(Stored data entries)
Start of Block
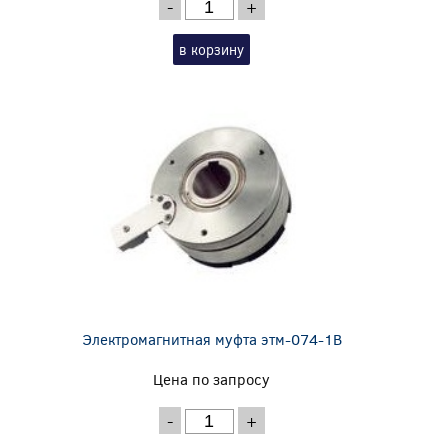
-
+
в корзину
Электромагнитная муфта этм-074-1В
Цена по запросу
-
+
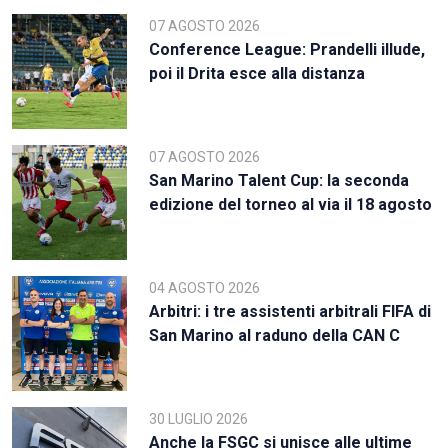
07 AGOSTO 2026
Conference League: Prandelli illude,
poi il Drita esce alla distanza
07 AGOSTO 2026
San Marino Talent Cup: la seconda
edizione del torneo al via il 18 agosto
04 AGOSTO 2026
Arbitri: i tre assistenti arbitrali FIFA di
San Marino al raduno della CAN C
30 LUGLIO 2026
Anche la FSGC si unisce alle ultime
End of Block
Start of Block
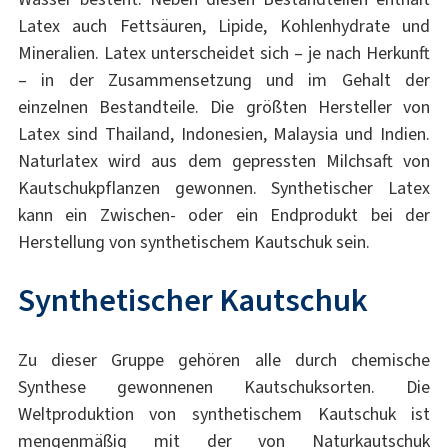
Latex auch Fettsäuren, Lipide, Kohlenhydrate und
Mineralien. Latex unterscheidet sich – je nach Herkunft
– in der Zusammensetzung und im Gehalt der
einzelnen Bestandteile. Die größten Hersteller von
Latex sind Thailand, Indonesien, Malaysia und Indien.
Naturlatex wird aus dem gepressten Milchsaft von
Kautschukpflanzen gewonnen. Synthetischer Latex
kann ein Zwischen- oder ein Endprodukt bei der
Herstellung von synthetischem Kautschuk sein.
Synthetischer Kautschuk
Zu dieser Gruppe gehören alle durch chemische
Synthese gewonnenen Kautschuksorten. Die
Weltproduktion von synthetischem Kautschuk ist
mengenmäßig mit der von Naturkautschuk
End of Block
Start of Block
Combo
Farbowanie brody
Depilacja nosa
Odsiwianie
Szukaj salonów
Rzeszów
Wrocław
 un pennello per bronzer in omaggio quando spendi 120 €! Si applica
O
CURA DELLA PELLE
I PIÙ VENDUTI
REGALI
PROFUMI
End of Block
▶ **REQUIRED WORK**
Please pick out and copy every line in the listing that contains the word "Marino". Case counts.

▶ **TASK RESULT**
San Marino Talent Cup: la seconda
San Marino al raduno della CAN C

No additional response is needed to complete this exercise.